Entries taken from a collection
* * * *

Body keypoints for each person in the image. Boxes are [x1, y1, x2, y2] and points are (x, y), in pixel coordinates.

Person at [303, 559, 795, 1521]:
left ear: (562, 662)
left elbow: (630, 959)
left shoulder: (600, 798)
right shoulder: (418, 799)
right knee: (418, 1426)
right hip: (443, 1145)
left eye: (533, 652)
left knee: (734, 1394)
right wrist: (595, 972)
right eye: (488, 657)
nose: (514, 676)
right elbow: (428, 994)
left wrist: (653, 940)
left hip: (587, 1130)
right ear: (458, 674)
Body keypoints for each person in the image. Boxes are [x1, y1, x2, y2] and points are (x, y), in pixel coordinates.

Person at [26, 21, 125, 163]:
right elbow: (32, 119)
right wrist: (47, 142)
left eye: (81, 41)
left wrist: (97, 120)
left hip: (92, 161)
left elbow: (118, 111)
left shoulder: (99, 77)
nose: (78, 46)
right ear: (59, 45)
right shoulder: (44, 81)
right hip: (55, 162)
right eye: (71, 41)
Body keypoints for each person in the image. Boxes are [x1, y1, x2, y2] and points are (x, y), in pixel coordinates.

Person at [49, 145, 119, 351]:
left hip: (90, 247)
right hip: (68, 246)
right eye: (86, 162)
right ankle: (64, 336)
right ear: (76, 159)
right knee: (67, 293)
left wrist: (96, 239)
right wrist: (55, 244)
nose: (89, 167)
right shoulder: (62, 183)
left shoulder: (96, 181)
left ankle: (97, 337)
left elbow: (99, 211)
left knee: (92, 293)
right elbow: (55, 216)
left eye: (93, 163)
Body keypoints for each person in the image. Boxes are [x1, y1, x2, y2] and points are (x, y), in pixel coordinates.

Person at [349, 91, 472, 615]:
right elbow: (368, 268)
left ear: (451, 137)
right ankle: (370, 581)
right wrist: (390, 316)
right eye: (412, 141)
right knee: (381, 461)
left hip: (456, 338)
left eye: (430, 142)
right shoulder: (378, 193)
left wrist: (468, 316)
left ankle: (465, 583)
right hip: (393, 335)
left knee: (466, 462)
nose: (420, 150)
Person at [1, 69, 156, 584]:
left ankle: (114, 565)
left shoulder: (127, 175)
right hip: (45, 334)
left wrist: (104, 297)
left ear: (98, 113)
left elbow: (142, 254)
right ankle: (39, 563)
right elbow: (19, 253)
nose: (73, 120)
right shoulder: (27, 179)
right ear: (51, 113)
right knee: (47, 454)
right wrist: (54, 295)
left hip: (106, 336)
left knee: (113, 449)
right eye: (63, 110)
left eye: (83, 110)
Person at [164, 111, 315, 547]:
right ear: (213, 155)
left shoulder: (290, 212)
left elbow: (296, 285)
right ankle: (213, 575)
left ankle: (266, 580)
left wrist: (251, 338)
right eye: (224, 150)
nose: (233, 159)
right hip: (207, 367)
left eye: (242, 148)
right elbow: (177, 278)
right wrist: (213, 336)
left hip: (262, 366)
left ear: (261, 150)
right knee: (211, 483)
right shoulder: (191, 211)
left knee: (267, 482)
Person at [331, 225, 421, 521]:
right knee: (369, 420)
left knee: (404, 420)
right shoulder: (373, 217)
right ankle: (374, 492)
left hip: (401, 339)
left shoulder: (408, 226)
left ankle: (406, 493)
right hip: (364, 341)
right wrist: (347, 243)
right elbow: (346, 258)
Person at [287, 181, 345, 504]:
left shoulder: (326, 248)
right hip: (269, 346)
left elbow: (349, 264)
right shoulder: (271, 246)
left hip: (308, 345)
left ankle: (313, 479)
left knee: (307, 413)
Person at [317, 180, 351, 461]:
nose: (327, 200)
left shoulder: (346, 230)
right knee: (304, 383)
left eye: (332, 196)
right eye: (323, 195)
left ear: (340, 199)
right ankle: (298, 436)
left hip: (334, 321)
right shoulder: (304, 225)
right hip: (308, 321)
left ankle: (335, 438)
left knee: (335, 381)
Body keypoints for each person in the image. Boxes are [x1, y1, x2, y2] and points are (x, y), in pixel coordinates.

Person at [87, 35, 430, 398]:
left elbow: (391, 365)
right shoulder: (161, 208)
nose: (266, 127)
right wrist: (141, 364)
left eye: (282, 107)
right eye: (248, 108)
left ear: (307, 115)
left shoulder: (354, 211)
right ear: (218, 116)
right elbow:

* * * *

**Work required:** Repeat exactly the lines above, starting with the first line of the records and finishing with the line holding "right eye: (71, 41)". Add no other line.

**Solution to this problem:**
Body keypoints for each person in the image. Boxes are [x1, y1, x2, y2] and points are (x, y), in pixel coordinates.

Person at [303, 559, 795, 1521]:
left ear: (562, 662)
left elbow: (630, 959)
left shoulder: (600, 798)
right shoulder: (418, 799)
right knee: (418, 1426)
right hip: (443, 1145)
left eye: (533, 652)
left knee: (734, 1394)
right wrist: (595, 972)
right eye: (488, 657)
nose: (514, 676)
right elbow: (428, 994)
left wrist: (653, 940)
left hip: (587, 1130)
right ear: (458, 674)
Body keypoints for each person in the image. Boxes are [x1, y1, x2, y2] and points are (x, y), in pixel coordinates.

Person at [26, 21, 125, 163]:
right elbow: (32, 119)
right wrist: (47, 142)
left eye: (81, 41)
left wrist: (97, 120)
left hip: (92, 161)
left elbow: (118, 111)
left shoulder: (99, 77)
nose: (78, 46)
right ear: (59, 45)
right shoulder: (44, 81)
right hip: (55, 162)
right eye: (71, 41)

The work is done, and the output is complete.